**ASSIGNED TASK**
The answer is the set of lines that include "partir", copied from the data below.

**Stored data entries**
════════
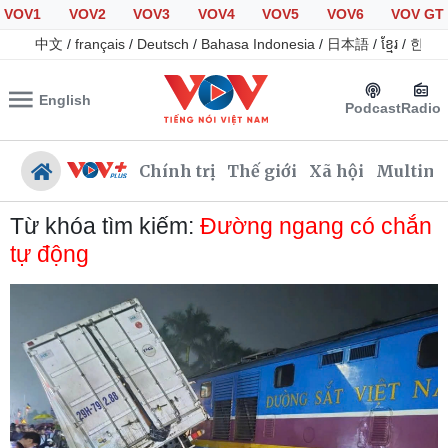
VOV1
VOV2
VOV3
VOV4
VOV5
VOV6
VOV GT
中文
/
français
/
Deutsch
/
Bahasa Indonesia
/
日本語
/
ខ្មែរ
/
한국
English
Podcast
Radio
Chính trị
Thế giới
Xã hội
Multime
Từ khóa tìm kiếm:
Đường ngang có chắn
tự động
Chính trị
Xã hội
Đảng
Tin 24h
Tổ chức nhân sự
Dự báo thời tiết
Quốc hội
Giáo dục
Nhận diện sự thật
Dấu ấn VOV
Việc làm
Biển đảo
════════
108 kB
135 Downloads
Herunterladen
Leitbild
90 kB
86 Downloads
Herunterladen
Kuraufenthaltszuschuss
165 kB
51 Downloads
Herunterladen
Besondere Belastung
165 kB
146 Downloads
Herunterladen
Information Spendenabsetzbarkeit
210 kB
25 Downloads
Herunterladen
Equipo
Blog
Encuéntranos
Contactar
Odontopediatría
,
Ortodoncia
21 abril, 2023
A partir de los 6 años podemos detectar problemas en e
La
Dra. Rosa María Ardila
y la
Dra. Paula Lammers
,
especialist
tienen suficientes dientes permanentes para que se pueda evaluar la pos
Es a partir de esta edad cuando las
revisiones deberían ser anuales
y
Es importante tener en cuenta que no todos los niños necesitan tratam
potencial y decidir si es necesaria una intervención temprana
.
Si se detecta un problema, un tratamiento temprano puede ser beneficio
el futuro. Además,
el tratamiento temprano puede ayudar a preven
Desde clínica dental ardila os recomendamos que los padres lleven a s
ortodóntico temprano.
════════
**OUTPUT OF THE EXERCISE**
A partir de los 6 años podemos detectar problemas en e
Es a partir de esta edad cuando las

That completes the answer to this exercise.